### [Assignment]
Print out each record, keeping it identical to the original.
_____
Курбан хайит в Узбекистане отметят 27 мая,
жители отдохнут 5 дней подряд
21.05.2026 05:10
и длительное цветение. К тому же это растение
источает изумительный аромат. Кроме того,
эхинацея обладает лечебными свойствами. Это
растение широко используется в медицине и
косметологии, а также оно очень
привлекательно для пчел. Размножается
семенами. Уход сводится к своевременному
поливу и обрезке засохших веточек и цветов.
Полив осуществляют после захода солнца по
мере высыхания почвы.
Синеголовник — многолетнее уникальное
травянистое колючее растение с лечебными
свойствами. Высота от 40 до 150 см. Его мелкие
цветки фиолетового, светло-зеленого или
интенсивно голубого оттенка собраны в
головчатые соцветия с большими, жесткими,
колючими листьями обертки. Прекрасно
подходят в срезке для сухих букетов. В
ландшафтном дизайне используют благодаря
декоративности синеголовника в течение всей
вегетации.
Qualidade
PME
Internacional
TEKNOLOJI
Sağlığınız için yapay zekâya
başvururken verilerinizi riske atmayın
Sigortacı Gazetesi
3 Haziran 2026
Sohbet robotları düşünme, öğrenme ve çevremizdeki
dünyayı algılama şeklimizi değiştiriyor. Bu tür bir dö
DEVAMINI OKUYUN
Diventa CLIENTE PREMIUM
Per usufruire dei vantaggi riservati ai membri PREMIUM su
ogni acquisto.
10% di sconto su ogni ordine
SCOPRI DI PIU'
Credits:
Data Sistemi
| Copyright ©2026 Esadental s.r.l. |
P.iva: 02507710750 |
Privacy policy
_____
### [Your solution]
Курбан хайит в Узбекистане отметят 27 мая,
жители отдохнут 5 дней подряд
21.05.2026 05:10
и длительное цветение. К тому же это растение
источает изумительный аромат. Кроме того,
эхинацея обладает лечебными свойствами. Это
растение широко используется в медицине и
косметологии, а также оно очень
привлекательно для пчел. Размножается
семенами. Уход сводится к своевременному
поливу и обрезке засохших веточек и цветов.
Полив осуществляют после захода солнца по
мере высыхания почвы.
Синеголовник — многолетнее уникальное
травянистое колючее растение с лечебными
свойствами. Высота от 40 до 150 см. Его мелкие
цветки фиолетового, светло-зеленого или
интенсивно голубого оттенка собраны в
головчатые соцветия с большими, жесткими,
колючими листьями обертки. Прекрасно
подходят в срезке для сухих букетов. В
ландшафтном дизайне используют благодаря
декоративности синеголовника в течение всей
вегетации.
Qualidade
PME
Internacional
TEKNOLOJI
Sağlığınız için yapay zekâya
başvururken verilerinizi riske atmayın
Sigortacı Gazetesi
3 Haziran 2026
Sohbet robotları düşünme, öğrenme ve çevremizdeki
dünyayı algılama şeklimizi değiştiriyor. Bu tür bir dö
DEVAMINI OKUYUN
Diventa CLIENTE PREMIUM
Per usufruire dei vantaggi riservati ai membri PREMIUM su
ogni acquisto.
10% di sconto su ogni ordine
SCOPRI DI PIU'
Credits:
Data Sistemi
| Copyright ©2026 Esadental s.r.l. |
P.iva: 02507710750 |
Privacy policy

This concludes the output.